It’s amazing what happens when a child no longer acts out (for the most part) but allows herself to be read and known. What do I mean? S came to me today and I sensed she needed to talk. She told me she dreamed about her birth grandma and step-grandpa that she lived with for a year and were part of our lives for a few years after the adoption. We talked about why they were no longer a part of our lives (unhealthy grandparents, guilt-ridden and threatened by the way we parent and school and make decisions) and that as an adult she knew we would support whatever decisions she made about contacting her birth family, including her sister B. She acknowledged she was curious about B and wondered what she was like and where she was, whether she still had our last name. (She knew at one point that B did still use our name on fb, although she recently changed it back to her birth name). I told her how normal it is to be curious and wonder and I would never try to interfere when she was old enough to make decisions on her own about contacting her birth family. I told her I would go with her or support or from the sidelines. She told me she knew I wanted to protect her. I saw trust in her eyes that I thought would never come, and I’m grateful. On my knees, thankful to God, grateful.

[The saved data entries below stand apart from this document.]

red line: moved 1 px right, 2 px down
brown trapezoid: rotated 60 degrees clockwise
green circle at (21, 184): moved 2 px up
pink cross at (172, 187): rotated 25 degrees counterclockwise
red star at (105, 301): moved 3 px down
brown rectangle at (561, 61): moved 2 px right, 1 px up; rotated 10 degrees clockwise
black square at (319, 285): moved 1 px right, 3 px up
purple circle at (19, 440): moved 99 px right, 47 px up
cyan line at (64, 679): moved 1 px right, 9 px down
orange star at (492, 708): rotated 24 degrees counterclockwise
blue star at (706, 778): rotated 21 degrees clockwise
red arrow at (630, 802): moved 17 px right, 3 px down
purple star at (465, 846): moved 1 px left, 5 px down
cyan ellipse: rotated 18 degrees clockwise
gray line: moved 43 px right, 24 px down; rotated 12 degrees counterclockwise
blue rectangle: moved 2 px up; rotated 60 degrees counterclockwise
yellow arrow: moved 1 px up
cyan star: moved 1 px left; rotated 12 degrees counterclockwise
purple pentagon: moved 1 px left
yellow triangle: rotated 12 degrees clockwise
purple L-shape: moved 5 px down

I was able to look into her eyes and tell her she was a precious gift that I will always treasure. How many years did it take to get to this place? So many that I want to forget but they brought us to this point in time. I truly “feel” that way about her. I can look into her eyes and see life and peace and hope. The years she spent in anger and denial and fear and grief were not in vain. She has such a servant’s heart and I believe she will one day change the world, her world, with her story. She is able to tell me of her fears and allow me to fill that part of her soul.

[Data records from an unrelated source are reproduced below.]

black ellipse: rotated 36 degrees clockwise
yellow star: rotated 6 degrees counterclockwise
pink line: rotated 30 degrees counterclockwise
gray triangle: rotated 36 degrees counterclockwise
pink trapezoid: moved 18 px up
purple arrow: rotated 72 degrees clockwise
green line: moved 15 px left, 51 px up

My heart bleeds for all the adoptive and even birth parents that do not “feel” that way about their child. It is a place of guilt and pain and desperation. I have one child that I still do not feel that way about. But I’m going to love him and parent him and teach him and intercede and advocate for him until I die. He is MY child, not of my womb, but of a heart that has been torn apart FOR him and BY him and WITH him. Is it hard? Every day. Do I regret adopting? Only in the briefest moments of desperation and fear. Was it worth it? Absolutely. I believe there is eternal significance in this life I lead and if I do nothing else with my life I will have made a difference in these precious lives. Do I wish it had been different with B? Of course, I wish I could have led her to healing. Seeds were planted and I will hold onto that in the years to come when M and S seek her out. I will be here to rejoice with them or grieve with them, whatever the outcome.